The Chaos - Order Edge

If both energy and matter can be simultaneously infinite and finite at the same time as we have demonstrated using the principles of nonlinear logic, then perhaps the relationship between God and man can be thought of in similar manner. This idea has in fact been presaged by another recent scientific revolution - that of chaos theory.

In chaos theory, the behavior of a system that is judged to be completely random based on purely objective criteria, may actually arise from a well-characterized, known deterministic system, as long as that system operates from nonlinear principles. This represents a paradigm shift in the history of scientific thought because previously it was fully accepted that random appearing behavior could never arise from systems that were not nonlinear!

The so-called butterfly effect is an example of a chaotic system that demonstrates the characteristic of "extreme sensitivity to initial conditions". In this example it is claimed that a butterfly flapping its little wings in say Texas could be the first link in a causal chain of events leading to a full-blown hurricane occurring in the Atlantic.

A more easily accepted example of chaos is that if the Archduke Francis Ferdinand, heir apparent to the Austro-Hungarian throne had not been assassinated on June 28, 1914, World War I most likely would have not occurred, and if so, the holocaust would likely have been avoided as well. If the murder of a single man had been avoided, perhaps as many as 100 million lives might have been spared! This helps me to understand the nonlinear Kabbalistic principle that "saving one life is equal to saving the whole world." It also hints at the potential that each of us has - to destroy a world or save a world - the choices governed by our own free will.

But there is something even more interesting, indeed amazing that has been discovered recently about chaotic systems. Instead of being less amenable to external control (which one would intuit) such systems are actually easier to transform into orderly behavior using actually less rather than more energy. That is because chaotic systems are actually composed of an infinite set of orderly albeit unstable behaviors. Thus such a system can be coaxed into following one of its orderly behaviors through a process of gently nudging it to stay on course (example: keeping your drunk friend on a path while walking together).


A New Position for The Almighty!?

This gives God a new job as a covert gentle "nudger" of events. The nonlinear logic of chaos theory has in turn given rise to the science of dynamical complexity. This science forms a foundation for understanding the basis of creativity (and therefore of creation itself), and by implication, that miracles become manifest, even inevitable. We begin to appreciate that there is a "method to the seeming madness" that we observe and experience all around us.
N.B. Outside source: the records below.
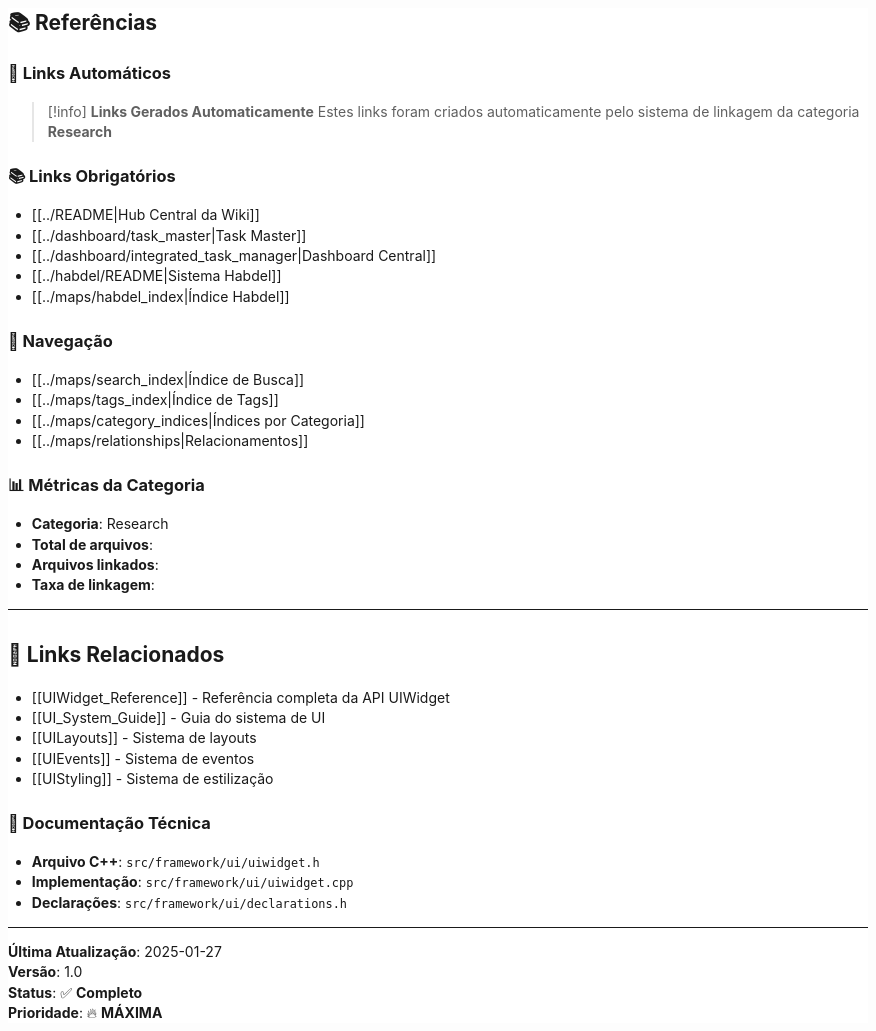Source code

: 
## 📚 Referências

### 🔗 **Links Automáticos**

> [!info] **Links Gerados Automaticamente**
> Estes links foram criados automaticamente pelo sistema de linkagem da categoria **Research**

### **📚 Links Obrigatórios**
- [[../README|Hub Central da Wiki]]
- [[../dashboard/task_master|Task Master]]
- [[../dashboard/integrated_task_manager|Dashboard Central]]
- [[../habdel/README|Sistema Habdel]]
- [[../maps/habdel_index|Índice Habdel]]

### **🧭 Navegação**
- [[../maps/search_index|Índice de Busca]]
- [[../maps/tags_index|Índice de Tags]]
- [[../maps/category_indices|Índices por Categoria]]
- [[../maps/relationships|Relacionamentos]]

### **📊 Métricas da Categoria**
- **Categoria**: Research
- **Total de arquivos**: 
- **Arquivos linkados**: 
- **Taxa de linkagem**: 

---

## 🔗 Links Relacionados
- [[UIWidget_Reference]] - Referência completa da API UIWidget
- [[UI_System_Guide]] - Guia do sistema de UI
- [[UILayouts]] - Sistema de layouts
- [[UIEvents]] - Sistema de eventos
- [[UIStyling]] - Sistema de estilização

### 📖 Documentação Técnica
- **Arquivo C++**: `src/framework/ui/uiwidget.h`
- **Implementação**: `src/framework/ui/uiwidget.cpp`
- **Declarações**: `src/framework/ui/declarations.h`

---

**Última Atualização**: 2025-01-27  
**Versão**: 1.0  
**Status**: ✅ **Completo**  
**Prioridade**: 🔥 **MÁXIMA**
We come to accept the notion that what we used to believe was randomly occurring events, chance meetings, and accidents, was only so because we view the world through filtered glasses.

Now, we can accept the possibility that if we take off those glasses and get in touch with our true inner selves these events might fit into a well-intentioned pattern that can best be categorized by pure IS-ness (recall God's answer to Moses question "what do I call you" at the burning bush - Ehyeh Asher Ehyeh - I Am That I Am).

We can even begin to understand that a consequence of such a world, where we do have free choice, is that bad things sometimes happen to good people allowing for opportunities for redemption and for returning to our Source. Perhaps by changing our point of reference in the world from "human beings having a spiritual experience" to infinite soul-beings having a human experience, we can learn to recognize, invite and indeed expect the miracles that impinge on our true-selves every day. The miracles performed by God, witnessed and experienced by His children as described in the sacred Torah.